Когда я, говорит муха,

была, прости господи, Петраркой…

Даже вспоминать не хочу, страшный сон.

Казалось бы, две-три помарки —

и всё, крути колесо.

Но где оно, а где белочка «я»,

не говоря уж про «ты».

А еще бывает, в этом божьем угаре

полюбишь кого живого,

обнимешь его, как дым,

и глядишь, как разматывается за плечом

весь этот бестиарий.

А ты говоришь:

«возлюбленный мой», «любимая»… И комарик

Шекспир перелетает с одного на другого.

Что-то меня от тебя кумарит,

геном говорит геному.

Воздух рождает образ.

Затем – вода и вкус.

Последним – запах,

он – вершина чувств.

Сколько крови, сестра,

ты выудила стеклянной палочкой?

Подожми губы, дави на пальчик.

Один он и ты одна.

Когда я был панночкой, говорит одуванчик,

был у меня Хома.

Откуда ж ноги растут у этого воздуха,

что там зияет в жизни,

что так открыто чувству

и неподвластно мысли?

Лепестки мои, говорит роза, выстраданы —

из людей нерожденных, выскобленных.

Когда мы были ладонями,

говорят кроты,

мы стояли у слепого оконца,

как в молитве, а потом всё рыли ходы, ходы…

Доня, душа моя,

не вглядывайся в меня,

это просто заходит солнце.

#28. Почта

– Беда, Люба, беда.

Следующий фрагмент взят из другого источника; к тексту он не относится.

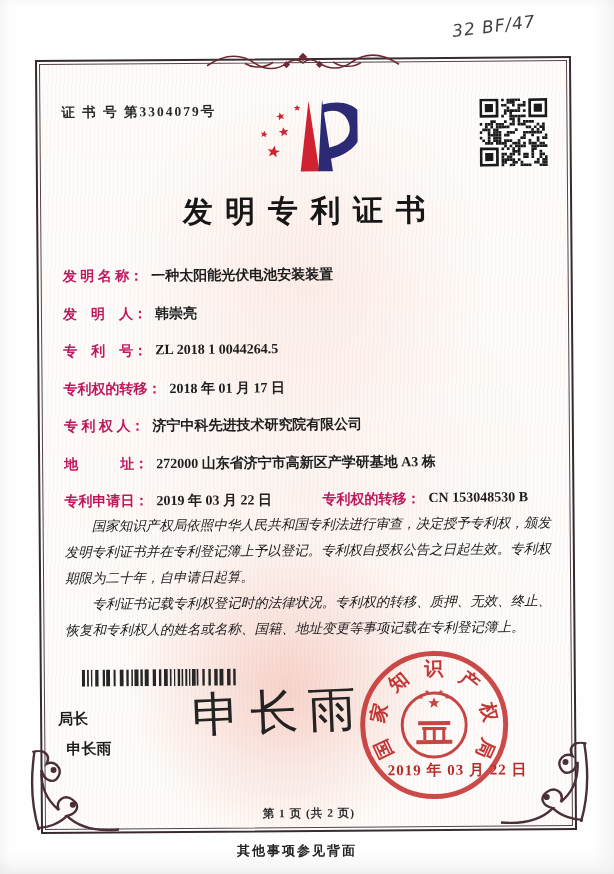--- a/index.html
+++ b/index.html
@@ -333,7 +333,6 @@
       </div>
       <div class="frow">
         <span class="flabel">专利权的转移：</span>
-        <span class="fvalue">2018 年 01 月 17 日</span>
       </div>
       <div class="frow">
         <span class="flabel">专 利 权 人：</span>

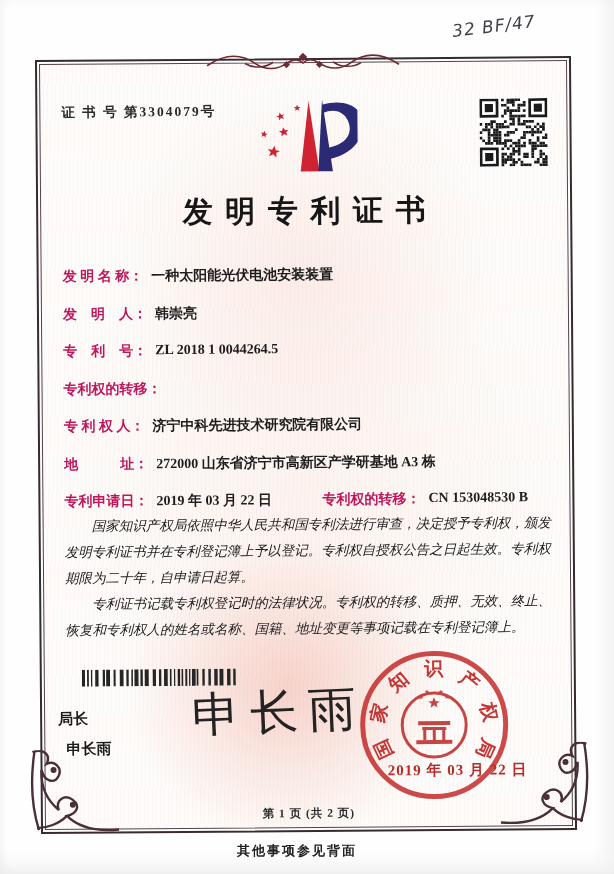--- a/index.html
+++ b/index.html
@@ -36,7 +36,7 @@
         color:#1b1b1b;font-style:italic;}
   .paras p{margin:0;text-indent:2em;}
   .barcode{position:absolute;left:40px;top:608px;width:154px;height:17px;}
-  .signer-title{position:absolute;left:16px;top:648px;font-size:15px;font-weight:700;}
+  .signer-title{position:absolute;left:32px;top:648px;font-size:15px;font-weight:700;}
   .signer-name{position:absolute;left:24px;top:678px;font-size:15px;font-weight:700;}
   .signature{position:absolute;left:150px;top:620px;font-size:48px;font-weight:500;
         color:#232323;transform:rotate(-2deg);letter-spacing:10px;white-space:nowrap;

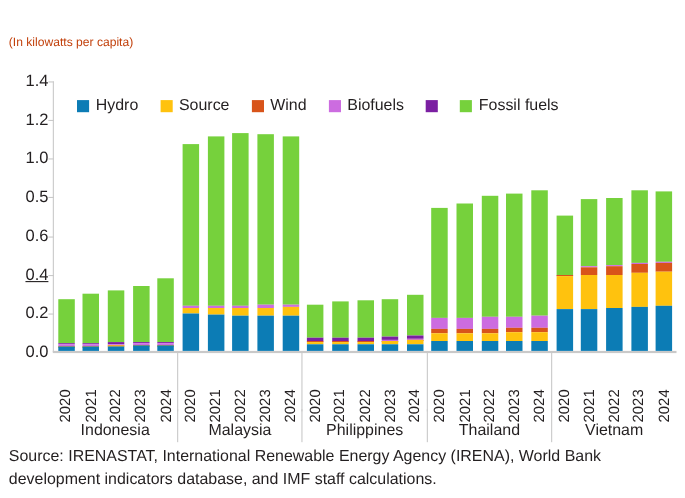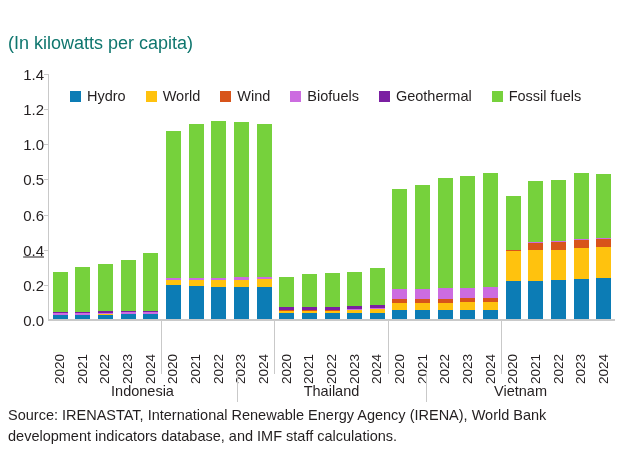--- a/index.html
+++ b/index.html
@@ -18,7 +18,7 @@
   }
   .subtitle{
     position:absolute;left:8px;top:33px;
-    font-size:18px;color:#0f766e;white-space:nowrap;text-align:right;
+    font-size:11px;color:#c2410c;white-space:nowrap;text-align:right;
   }
 
   

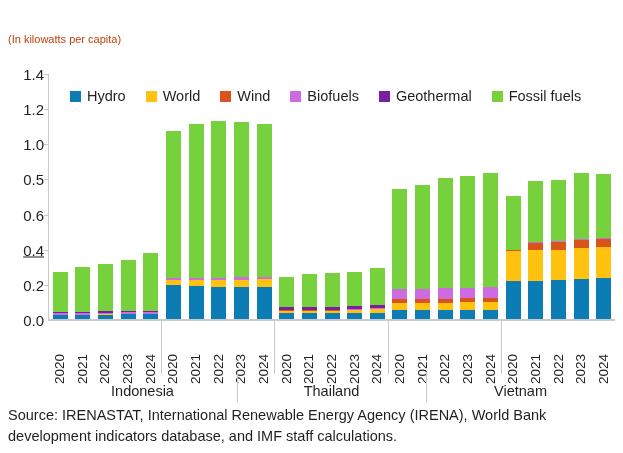--- a/index.html
+++ b/index.html
@@ -119,7 +119,7 @@
       </div>
       <div class="legend-item">
         <span class="legend-swatch" style="background: rgb(255, 194, 14);"></span>
-        <span>World</span>
+        <span>Source</span>
       </div>
       <div class="legend-item">
         <span class="legend-swatch" style="background: rgb(216, 84, 26);"></span>

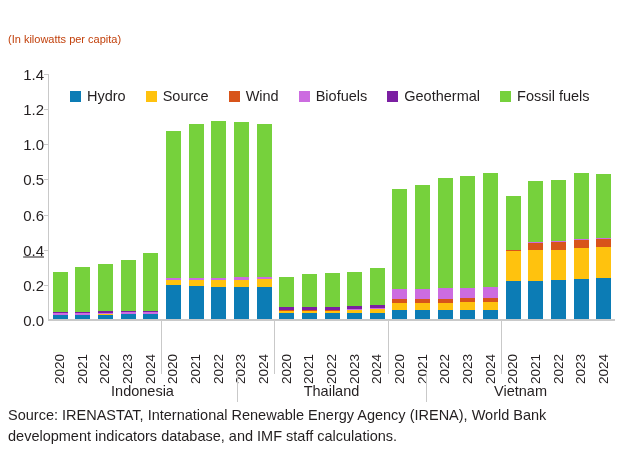--- a/index.html
+++ b/index.html
@@ -131,7 +131,6 @@
       </div>
       <div class="legend-item">
         <span class="legend-swatch" style="background: rgb(123, 31, 162);"></span>
-        <span>Geothermal</span>
       </div>
       <div class="legend-item">
         <span class="legend-swatch" style="background: rgb(118, 209, 60);"></span>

Женька погибла. Вчера. Упала с балкона. Или бросилась. Нет свидетелей. Она еще жива была – около часа, только моргала, вся сломанная, пока в реанимацию везли. Невозможно, ни доли реальности в этом нет.

– Господи, да что же это, за что?! Я с тобой, родной мой. Чем помочь? Ты в Мюнхене? Прилетишь в Москву?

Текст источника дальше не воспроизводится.